Here we see that around 20 GHz, technology hits a brick wall beyond which major changes in the technology are required and expense increases exponentially. This brick wall is the fact that at 20 GHz, light travels only about 1.5 cm in a clock cycle, and electricity in aluminum and copper is still slower. Of course, shrinking the size of the chip, as a result of smaller feature sizes, permits signals to continue to propagate across a chip in one cycle. But achieving higher performance requires either new architectures that can tolerate wire latency, or significantly new hardware technology to further shrink features on the chip.

Assuming that the technology for even smaller chips is too costly, then the majority of processors will operate at around 15 to 20 GHz, and there will be a continuum of cycles per operation to choose from. Generally, cost increases as CPO decreases. The overlap between the classes of machines has increased so that the distinctions have blurred. New architectural approaches may enable even lower CPOs, and may become the more cost effective path forward for increasing performance. A likely scenario is that the shrinkage of chip feature sizes will continue, but at a slower pace than present, with the difference being made up by new architecture.

Economically, a driving force in the shift away from technology as the prime factor in advancing performance is the cost of new fabrication lines. Because production line construction costs have been growing exponentially, it makes sense that at some point their turnover rate will slow to provide more time to pay off the larger investment. Without slowing the turnover rate, the sales volume must grow in proportion to the construction cost, which requires an exponential growth in developing new markets and applications for processors, while maintaining comparable profit margins per unit. Most models for increasing market volume actually depend, however, on reducing the price point and the margin. So the volume would need to increase at an even greater rate. However, improved performance also opens new markets, so when advances in technology slow, there is an increased interest in improving performance through architecture.
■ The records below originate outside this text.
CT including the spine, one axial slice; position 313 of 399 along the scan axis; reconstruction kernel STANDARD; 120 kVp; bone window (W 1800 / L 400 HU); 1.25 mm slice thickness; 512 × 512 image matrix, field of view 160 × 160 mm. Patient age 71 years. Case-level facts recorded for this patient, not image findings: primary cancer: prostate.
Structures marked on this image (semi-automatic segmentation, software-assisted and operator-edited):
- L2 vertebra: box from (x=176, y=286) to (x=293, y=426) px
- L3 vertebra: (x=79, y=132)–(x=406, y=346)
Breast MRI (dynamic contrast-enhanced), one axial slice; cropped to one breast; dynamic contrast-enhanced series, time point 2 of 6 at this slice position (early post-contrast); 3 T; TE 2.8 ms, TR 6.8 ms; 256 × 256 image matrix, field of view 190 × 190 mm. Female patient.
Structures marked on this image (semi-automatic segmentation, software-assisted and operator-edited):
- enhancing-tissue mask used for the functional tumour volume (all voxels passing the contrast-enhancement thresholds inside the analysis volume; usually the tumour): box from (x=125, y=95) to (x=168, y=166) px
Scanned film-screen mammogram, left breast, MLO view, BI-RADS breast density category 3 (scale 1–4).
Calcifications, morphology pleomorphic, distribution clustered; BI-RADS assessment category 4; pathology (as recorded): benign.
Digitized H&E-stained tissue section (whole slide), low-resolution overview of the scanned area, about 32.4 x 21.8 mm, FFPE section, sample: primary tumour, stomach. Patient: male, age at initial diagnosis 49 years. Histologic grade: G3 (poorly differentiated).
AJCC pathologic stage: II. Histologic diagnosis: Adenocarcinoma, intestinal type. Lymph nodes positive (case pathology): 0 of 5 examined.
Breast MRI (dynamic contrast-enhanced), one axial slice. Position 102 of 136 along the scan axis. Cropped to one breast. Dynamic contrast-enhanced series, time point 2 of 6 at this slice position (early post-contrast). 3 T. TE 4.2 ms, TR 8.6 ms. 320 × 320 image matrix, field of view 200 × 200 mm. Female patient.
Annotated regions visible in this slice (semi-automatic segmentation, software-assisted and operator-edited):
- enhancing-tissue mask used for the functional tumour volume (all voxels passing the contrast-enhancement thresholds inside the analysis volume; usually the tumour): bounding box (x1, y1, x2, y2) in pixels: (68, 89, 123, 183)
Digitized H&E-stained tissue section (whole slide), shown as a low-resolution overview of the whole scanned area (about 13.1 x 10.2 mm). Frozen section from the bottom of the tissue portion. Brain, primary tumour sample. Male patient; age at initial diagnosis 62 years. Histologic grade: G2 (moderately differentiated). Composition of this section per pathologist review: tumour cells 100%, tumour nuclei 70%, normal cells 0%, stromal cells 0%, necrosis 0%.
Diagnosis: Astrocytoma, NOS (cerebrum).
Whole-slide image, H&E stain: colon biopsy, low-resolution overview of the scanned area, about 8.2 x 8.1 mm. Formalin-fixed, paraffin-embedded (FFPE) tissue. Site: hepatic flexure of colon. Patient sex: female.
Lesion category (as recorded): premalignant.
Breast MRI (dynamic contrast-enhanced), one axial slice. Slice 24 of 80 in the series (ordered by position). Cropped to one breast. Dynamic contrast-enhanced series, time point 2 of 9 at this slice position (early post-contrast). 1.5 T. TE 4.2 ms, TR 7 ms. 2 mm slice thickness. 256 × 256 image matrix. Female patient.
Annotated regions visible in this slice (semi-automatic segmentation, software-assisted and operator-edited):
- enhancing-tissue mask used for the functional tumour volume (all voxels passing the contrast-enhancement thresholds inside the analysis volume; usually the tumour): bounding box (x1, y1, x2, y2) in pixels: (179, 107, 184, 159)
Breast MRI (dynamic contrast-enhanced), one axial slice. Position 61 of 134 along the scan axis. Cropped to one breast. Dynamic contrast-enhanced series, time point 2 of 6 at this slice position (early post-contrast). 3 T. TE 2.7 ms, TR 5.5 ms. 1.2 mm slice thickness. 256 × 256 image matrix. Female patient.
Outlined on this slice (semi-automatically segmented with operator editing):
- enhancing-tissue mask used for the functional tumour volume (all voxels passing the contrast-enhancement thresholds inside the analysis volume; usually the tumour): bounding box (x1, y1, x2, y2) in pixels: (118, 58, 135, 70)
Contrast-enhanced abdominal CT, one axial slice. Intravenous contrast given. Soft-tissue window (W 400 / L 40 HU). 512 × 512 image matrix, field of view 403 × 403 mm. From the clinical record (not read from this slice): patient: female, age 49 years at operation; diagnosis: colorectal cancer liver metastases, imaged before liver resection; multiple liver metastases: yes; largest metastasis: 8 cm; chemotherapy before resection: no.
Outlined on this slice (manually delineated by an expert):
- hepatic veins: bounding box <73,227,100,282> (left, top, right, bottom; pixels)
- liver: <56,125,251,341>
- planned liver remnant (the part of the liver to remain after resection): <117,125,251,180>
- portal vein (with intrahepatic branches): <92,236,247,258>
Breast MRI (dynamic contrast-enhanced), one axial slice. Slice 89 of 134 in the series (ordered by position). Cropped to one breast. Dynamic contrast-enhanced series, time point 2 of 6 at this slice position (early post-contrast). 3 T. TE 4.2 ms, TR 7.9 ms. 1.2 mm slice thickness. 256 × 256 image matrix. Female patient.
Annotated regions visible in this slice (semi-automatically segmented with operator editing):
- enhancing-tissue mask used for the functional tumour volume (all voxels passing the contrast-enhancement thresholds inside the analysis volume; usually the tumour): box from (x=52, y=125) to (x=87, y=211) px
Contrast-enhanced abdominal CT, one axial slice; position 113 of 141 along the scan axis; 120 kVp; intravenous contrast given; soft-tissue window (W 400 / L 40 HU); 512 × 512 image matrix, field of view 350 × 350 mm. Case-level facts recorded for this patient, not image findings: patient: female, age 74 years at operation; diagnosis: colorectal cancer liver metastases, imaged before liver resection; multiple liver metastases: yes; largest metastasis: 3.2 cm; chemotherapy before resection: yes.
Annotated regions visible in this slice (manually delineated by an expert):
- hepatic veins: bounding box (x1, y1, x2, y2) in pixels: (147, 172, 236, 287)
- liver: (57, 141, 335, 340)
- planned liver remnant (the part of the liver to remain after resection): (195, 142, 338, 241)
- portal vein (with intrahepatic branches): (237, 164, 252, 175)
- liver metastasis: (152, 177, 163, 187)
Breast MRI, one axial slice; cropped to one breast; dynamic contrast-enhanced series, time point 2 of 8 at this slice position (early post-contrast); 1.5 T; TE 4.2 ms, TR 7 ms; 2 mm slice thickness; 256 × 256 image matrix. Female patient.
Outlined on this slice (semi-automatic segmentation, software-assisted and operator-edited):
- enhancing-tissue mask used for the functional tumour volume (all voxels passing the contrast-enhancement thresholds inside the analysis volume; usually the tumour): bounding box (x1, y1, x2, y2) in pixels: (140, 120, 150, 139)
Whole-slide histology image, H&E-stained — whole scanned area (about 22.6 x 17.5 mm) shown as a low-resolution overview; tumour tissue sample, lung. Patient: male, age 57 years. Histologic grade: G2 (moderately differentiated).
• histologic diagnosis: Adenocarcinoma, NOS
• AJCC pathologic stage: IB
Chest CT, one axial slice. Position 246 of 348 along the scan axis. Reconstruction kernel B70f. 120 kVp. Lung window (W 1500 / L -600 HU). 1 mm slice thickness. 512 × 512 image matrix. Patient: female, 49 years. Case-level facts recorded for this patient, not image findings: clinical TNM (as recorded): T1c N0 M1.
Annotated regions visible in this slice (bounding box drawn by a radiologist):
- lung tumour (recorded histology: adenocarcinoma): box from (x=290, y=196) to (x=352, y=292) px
The CISC vs. RISC Dichotomy

The CISC/RISC dichotomy, like so may other artificial divisions of the architectural design space, is mostly marketing hyperbole. The first computer architectures were RISC in nature because it was too costly to build complex instruction sets. The fact is that Seymour Cray was building RISC supercomputers back in the 1960's that included most of the features found in today's designs, and even after the move toward more complex instruction sets in mainframes, IBM began to return to the simplified instruction sets before Berkeley and Stanford coined the terms RISC and CISC.

So what really drives the shift from complex to reduced instruction sets?

The recognition that compilers are unable to take advantage of complex instruction sets.

Why is this?

When there are many alternative instruction sequences for performing an operation, it takes a great deal of domain knowledge to decide which to use. That knowledge is not present in typical cacheless von Neumann programming models. The compiler writer can make only so many of the choices based on the very small contexts of programming language statements, basic blocks and interprocedural analysis, and then must simply take a straightforward implementation.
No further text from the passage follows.